Years of high points followed, including celebrating his 27th birthday at DeFries’ estate in Connecticut.

Zanetta did two more tours with Bowie, but they almost didn’t happen. Bowie had announced his “retirement” onstage, leaving MainMan, Bowie’s management company – which had elevated Zanetta to president – wondering how they were going to get him back on the road.

“I suggested presenting ‘Bowie on Broadway’ but the idea was turned down,” he says. Probably an idea ahead of its time, but it did spark the idea for the ‘Diamond Dogs’ tour, a much more theatrical presentation than the Ziggy show.

Other things changed as well. Where previously no one was allowed backstage, now there was parade of stars: Diana Ross, Mick Jagger, Liz Taylor and many more. “After awhile you just got used to it,” shrugs Zanetta.

Adding to the backstage mix was the drugs, which led to the worst tour memory for the young manager. In Atlanta, Zanetta threw a party in his hotel room, “maybe 25 people and a boom box.”

There had been no drugs on the Ziggy tour, he claims, but there were plenty now. When the knock on the door turned out to be the police, everyone dropped their contraband on the floor, leaving Zanetta to take the rap, as the room was registered to him.

“I spent the night in jail and it was like the bubble I was in had burst,” he says. “I wasn’t in touch with the real world.”

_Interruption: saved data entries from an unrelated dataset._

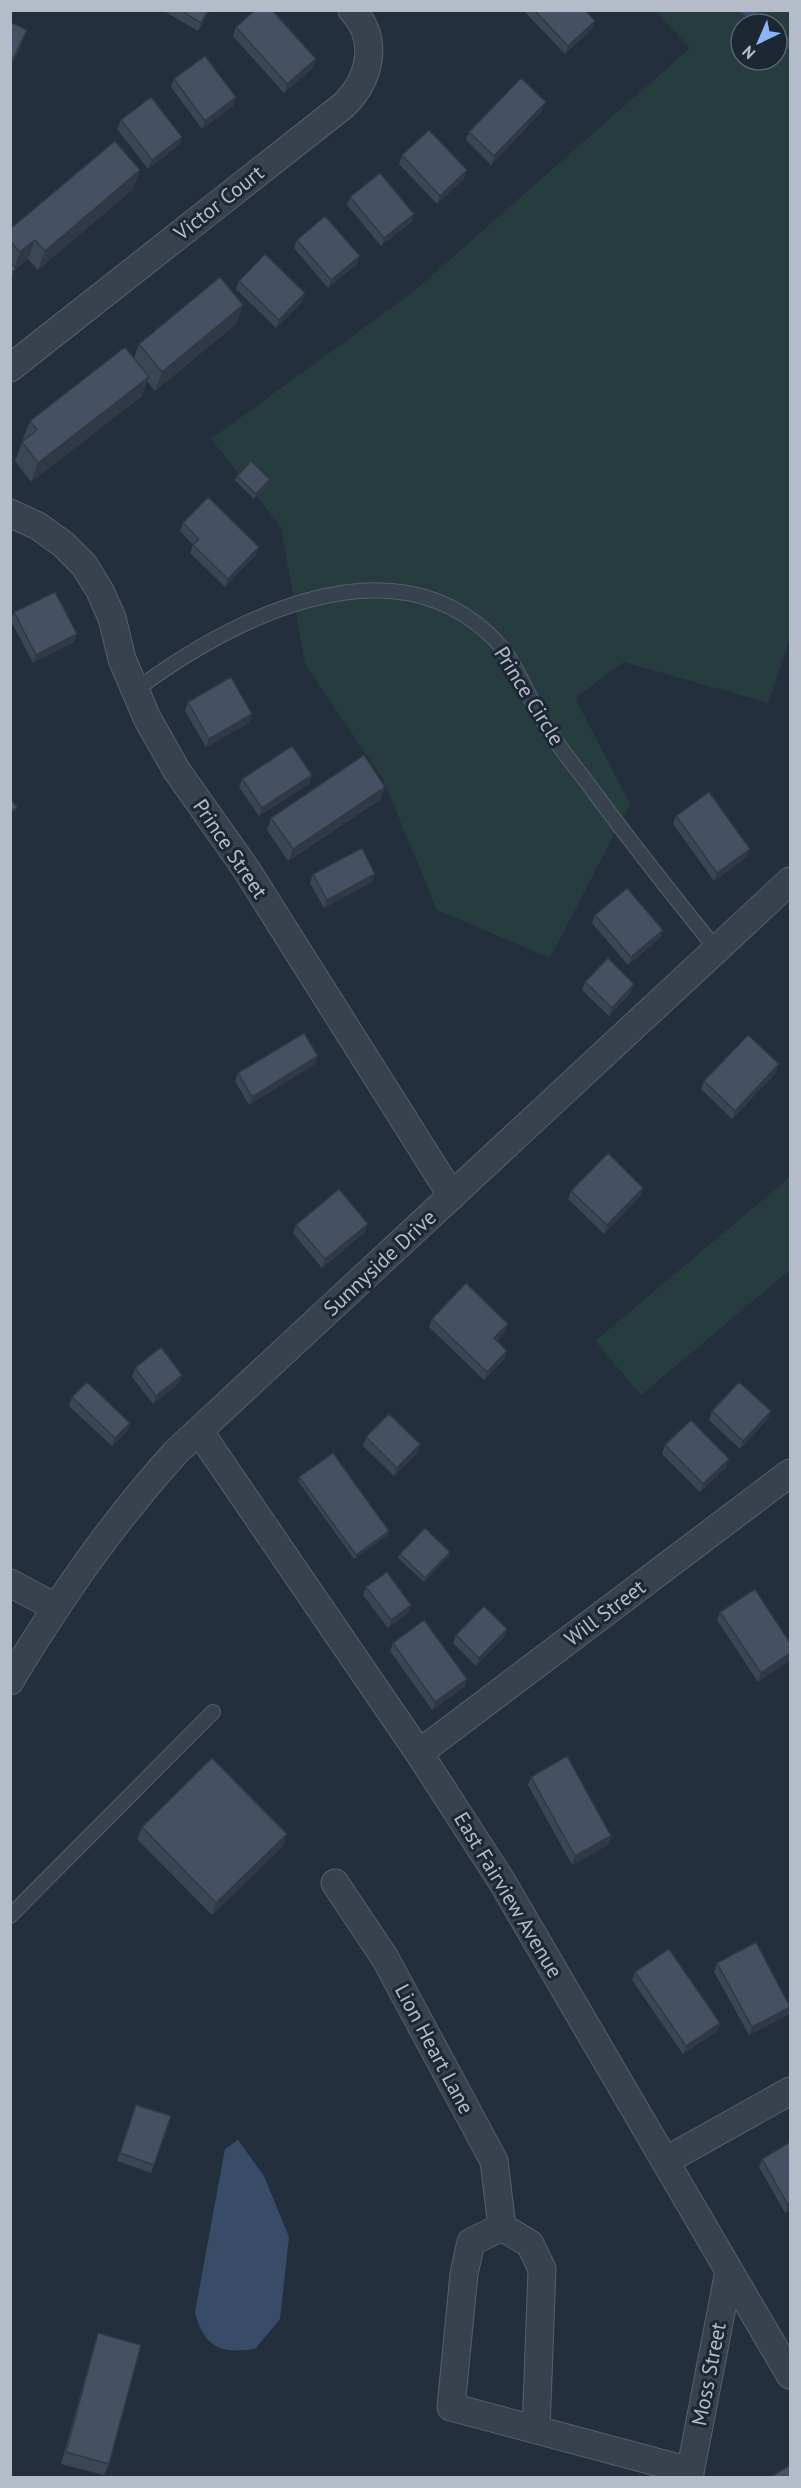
<svg xmlns="http://www.w3.org/2000/svg" width="801" height="2488" viewBox="0 0 801 2488" font-family="'PT Sans',sans-serif">
<style>
.green{fill:#263c3f;fill-rule:evenodd}
.water{fill:#394c67}
.lines{fill:none;stroke-linecap:round;stroke-linejoin:round}
.stream{stroke:#394c67;stroke-width:9}
.lane-casing{stroke:#565f6c;stroke-width:16}
.street-casing{stroke:#565f6c;stroke-width:29}
.lane{stroke:#38414e;stroke-width:14}
.street{stroke:#38414e;stroke-width:27}
.wall{fill:#3b4654}
.shaded-wall{fill:#303945}
.building{fill:#455162;stroke:#303945;stroke-width:1.5}
.labels{text-anchor:middle;stroke-width:6;stroke-linejoin:round;paint-order:stroke}
.street-label{font-size:21px;fill:#b4bcc9;stroke:#1d2633}
</style>
<rect width="100%" height="100%" fill="#242f3e"/>
<!-- green -->
<path class="green" d="M656,11H790V637L768,703L624,662L575,698L630,804L550,958L437,910L383,779L305,664L281,527L211,439L413,292L690,48ZM741,24H777V60H741Z
M790,1177V1270L641,1395L595,1341Z"/>
<!-- water -->
<path class="water" d="M238,2140L264,2176L289,2237L280,2319L255,2349C219,2354 204,2347 195,2312L225,2149Z"/>
<g class="lines">
<!-- stream -->
<path class="stream" d="M745,10L763,24
M777,34L790,44"/>
<!-- lane casing -->
<g class="lane-casing">
<path id="lane" d="M137,689C229,621 386,538 489,634C517,660 526,695 546,726C560,749 578,770 594,792C634,846 675,898 717,950
M10,1916L213,1712"/>
</g>
<!-- street casing -->
<g class="street-casing">
<path id="street" d="M10,368L344,105C370,79 380,40 352,10
M10,513L38,526L63,544L84,565L100,591L112,618L122,659L147,718L177,771L246,869L452,1196
M199,1431L419,1753L501,1880L790,2375
M10,1583L55,1607
M10,1681C60,1598 111,1524 176,1452L790,881
M419,1753L790,1473
M335,1883L385,1958L494,2161L502,2227
M665,2161L790,2091
M536,2430L542,2269L530,2244L502,2227L471,2242L464,2274L451,2407L690,2471
M689,2478L729,2271"/>
</g>
<!-- lane -->
<use href="#lane" class="lane"/>
<!-- street -->
<use href="#street" class="street"/>
</g>
<!-- wall -->
<path class="wall" d="M164,10H210L198,31L164,11Z
M523,10H585L592,29L565,54Z
M236,27L313,68L284,93L233,36Z
M174,79L236,97L233,106L202,129L171,87Z
M543,110L491,165L466,140L469,132Z
M121,120L182,137L179,145L148,169L117,129Z
M402,155L464,179L437,204L399,164Z
M133,189L38,270L28,259L15,269L10,282V229Z
M350,197L411,222L381,246L347,205Z
M297,240L357,264L328,288L294,248Z
M239,281L302,302L276,328L236,289Z
M236,324L155,391L147,381L142,396L31,482L15,461L30,421L134,358L139,344Z
M237,476L269,484L254,499L235,480Z
M183,523L256,555L225,587L190,553L193,545L180,531Z
M14,612L74,642L33,663L11,621Z
M188,702L249,723L206,747L185,711Z
M312,775L309,784L259,816L239,787L242,779Z
M381,799L288,861L267,830L271,818Z
M676,816L747,857L714,881L673,824Z
M313,874H375L372,882L324,908L310,883Z
M595,915L663,930L660,938L628,965L592,923Z
M585,982L631,992L609,1016L582,990Z
M315,1064L249,1105L235,1081L238,1073Z
M776,1073L732,1119L701,1089L704,1081Z
M643,1188L640,1196L604,1234L568,1199L571,1191Z
M296,1225L365,1232L322,1268L293,1233Z
M432,1319L505,1332L497,1341L507,1351L504,1359L484,1380L429,1327Z
M135,1368L182,1375L179,1383L153,1404L132,1377Z
M72,1397L130,1423L127,1431L112,1446L69,1406Z
M712,1411H771L768,1419L740,1449L709,1420Z
M366,1437L420,1444L417,1453L394,1476L363,1446Z
M665,1445L726,1467L700,1492L662,1454Z
M299,1477L389,1531L388,1535L354,1559L298,1481Z
M400,1554L449,1556L424,1582L398,1558Z
M366,1587L408,1613L388,1628L363,1595Z
M720,1612L790,1643V1660L758,1682L717,1620Z
M507,1629L504,1637L476,1666L453,1643L456,1635Z
M393,1643L467,1679L464,1687L432,1710L390,1651Z
M531,1777L611,1836L608,1845L572,1865L528,1785Z
M142,1827L283,1846L212,1915L137,1839Z
M717,1963L790,2005L788,2015L749,2035L714,1972Z
M635,1972L720,2023L717,2031L683,2054L632,1980Z
M136,2105L171,2116L151,2173L117,2161Z
M790,2142V2210L785,2213L759,2167L762,2159Z
M98,2333L109,2464L104,2475L61,2464L94,2345Z"/>
<!-- shaded-wall -->
<path class="shaded-wall" d="M208,10H210L198,31L201,23Z
M595,21L592,29L565,54L568,46Z
M27,30L20,49L10,69V65Z
M316,59L313,68L284,93L287,84Z
M236,97L233,106L202,129L205,121Z
M546,102L543,110L491,165L494,156Z
M182,137L179,145L148,169L152,160Z
M140,170L133,189L38,270L45,251Z
M467,170L464,179L437,204L440,196Z
M414,214L411,222L381,246L384,238Z
M35,240L28,259L15,269L10,282V273L13,271L20,252Z
M360,256L357,264L328,288L331,280Z
M305,293L302,302L276,328L279,320Z
M243,305L236,324L155,391L162,372Z
M149,377L142,396L31,482L38,463Z
M270,479L269,484L254,499L256,494Z
M259,547L256,555L225,587L228,579Z
M77,634L74,642L33,663L36,655Z
M252,714L249,723L206,747L209,739Z
M312,775L309,784L259,816L262,808Z
M385,787L381,799L288,861L293,849Z
M17,807L15,811L10,815V812Z
M750,849L747,857L714,881L717,873Z
M375,874L372,882L324,908L327,900Z
M663,930L660,938L628,965L631,957Z
M634,984L631,992L609,1016L612,1008Z
M318,1056L315,1064L249,1105L252,1097Z
M779,1064L776,1073L732,1119L735,1111Z
M643,1188L640,1196L604,1234L607,1225Z
M368,1224L365,1232L322,1268L325,1259Z
M508,1324L505,1332L491,1347L494,1338Z
M507,1351L504,1359L484,1380L487,1372Z
M182,1375L179,1383L153,1404L156,1396Z
M771,1411L768,1419L740,1449L743,1441Z
M130,1423L127,1431L112,1446L115,1438Z
M420,1444L417,1453L394,1476L397,1468Z
M729,1459L726,1467L700,1492L703,1484Z
M389,1531L388,1535L354,1559L356,1555Z
M450,1552L449,1556L424,1582L425,1578Z
M411,1605L408,1613L388,1628L391,1620Z
M507,1629L504,1637L476,1666L479,1658Z
M790,1653V1660L758,1682L761,1673Z
M467,1679L464,1687L432,1710L435,1702Z
M287,1834L283,1846L212,1915L216,1903Z
M611,1836L608,1845L572,1865L575,1856Z
M790,2007L788,2015L749,2035L752,2027Z
M720,2023L717,2031L683,2054L686,2046Z
M790,2203V2210L785,2213L788,2205Z"/>
<!-- building -->
<path class="building" d="M180,10H208L201,23Z
M255,10H272L316,59L287,84L236,27Z
M534,10H585L595,21L568,46Z
M10,22L27,30L10,65Z
M205,56L236,97L205,121L174,79Z
M521,78L546,102L494,156L469,132Z
M151,97L182,137L152,160L121,120Z
M429,130L467,170L440,196L402,155Z
M115,141L140,170L45,251L35,240L20,252L10,241V229Z
M380,173L414,214L384,238L350,197Z
M325,216L360,256L331,280L297,240Z
M265,254L305,293L279,320L239,281Z
M10,262L16,269L10,273Z
M220,277L243,305L162,372L139,344Z
M125,347L149,377L38,463L22,442L37,430L30,421Z
M251,461L270,479L256,494L237,476Z
M208,497L259,547L228,579L193,545L199,539L183,523Z
M55,592L77,634L36,655L14,612Z
M231,677L252,714L209,739L188,702Z
M292,746L312,775L262,808L242,779Z
M364,755L385,787L293,849L271,818Z
M709,792L750,849L717,873L676,816Z
M10,799L17,807L10,812Z
M362,848L375,874L327,900L313,874Z
M627,888L663,930L631,957L595,915Z
M608,958L634,984L612,1008L585,982Z
M304,1033L318,1056L252,1097L238,1073Z
M748,1035L779,1064L735,1111L704,1081Z
M608,1153L643,1188L607,1225L571,1191Z
M339,1189L368,1224L325,1259L296,1225Z
M466,1283L508,1324L494,1338L507,1351L487,1372L432,1319Z
M161,1347L182,1375L156,1396L135,1368Z
M87,1382L130,1423L115,1438L72,1397Z
M739,1382L771,1411L743,1441L712,1411Z
M389,1414L420,1444L397,1468L366,1437Z
M691,1420L729,1459L703,1484L665,1445Z
M333,1453L389,1531L356,1555L299,1477Z
M425,1528L450,1552L425,1578L400,1554Z
M387,1572L411,1605L391,1620L366,1587Z
M755,1589L790,1643V1653L761,1673L720,1612Z
M484,1606L507,1629L479,1658L456,1635Z
M424,1620L467,1679L435,1702L393,1643Z
M567,1756L611,1836L575,1856L531,1777Z
M212,1758L287,1834L216,1903L142,1827Z
M756,1942L790,2007L752,2027L717,1963Z
M669,1949L720,2023L686,2046L635,1972Z
M136,2105L171,2116L154,2165L120,2153Z
M790,2142V2203L788,2205L762,2159Z
M98,2333L141,2345L109,2464L66,2452Z
M790,2465V2478H769Z"/>
<g class="labels">
<!-- street labels -->
<g class="street-label">
<text transform="translate(219 203) rotate(-38)" y="7">Victor Court</text>
<text transform="translate(529 696) rotate(58)" y="7">Prince Circle</text>
<text transform="translate(230 849) rotate(56)" y="7">Prince Street</text>
<text transform="translate(380 1263) rotate(-43)" y="7">Sunnyside Drive</text>
<text transform="translate(605 1613) rotate(-37)" y="7">Will Street</text>
<text transform="translate(508 1895) rotate(59)" y="7">East Fairview Avenue</text>
<text transform="translate(434 2049) rotate(62)" y="7">Lion Heart Lane</text>
<text transform="translate(709 2374) rotate(-79)" y="7">Moss Street</text>
</g>
</g>
<!-- border -->
<rect width="801" height="2488" fill="none" stroke="#b4bcc9" stroke-width="24"/>
<!-- north arrow -->
<g transform="translate(759 42) rotate(224)"><circle r="28" fill="#1d2633" stroke="#59626f" stroke-width="1.5"/>
<path d="M0-4.5L10 22L0 15L-10 22Z" fill="#8ab4f8"/>
<text y="-9" font-size="16" font-weight="bold" text-anchor="middle" fill="#b4bcc9">N</text>
</g>
</svg>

The bubble burst for real when Bowie and DeFries split up, leaving Zanetta on his own.

“I kinda fell apart,” he muses. “That was my family – I lived and breathed it. None of us made money, but I have no regrets.”

Finding his way again in NYC, he went back to avant-garde theatre and then put his vision to work staging events through the 80’s in some legendary venues in Manhattan. Working with some of the most fabulous party people around, such as Dianne Brill and Betsey Johnson, Zanetta set the scene at Palladium, Limelight, Tunnel and Danceteria, among others.

A 30-year career creating installation designs for a large textile company, Westpoint Stevens, followed. But the COVID-19 crisis recently put an end to that , leaving Zanetta free to pursue his first love once again – acting.

“I did a play with Taboo! in drag – it looked like one of his paintings! Also did a reading at Torn Page with Everett Quinton and Flotilla Debarge. I was very disappointed that the Rumi Missabu (one of the original Cockettes ) extravaganza planned for October has been cancelled.”

As to what’s next, he simply says, “I don’t know.” But he easily sums up a lifetime of adventures in the arts: “I never took anything I did very seriously,” he confesses, “but I always had fun.”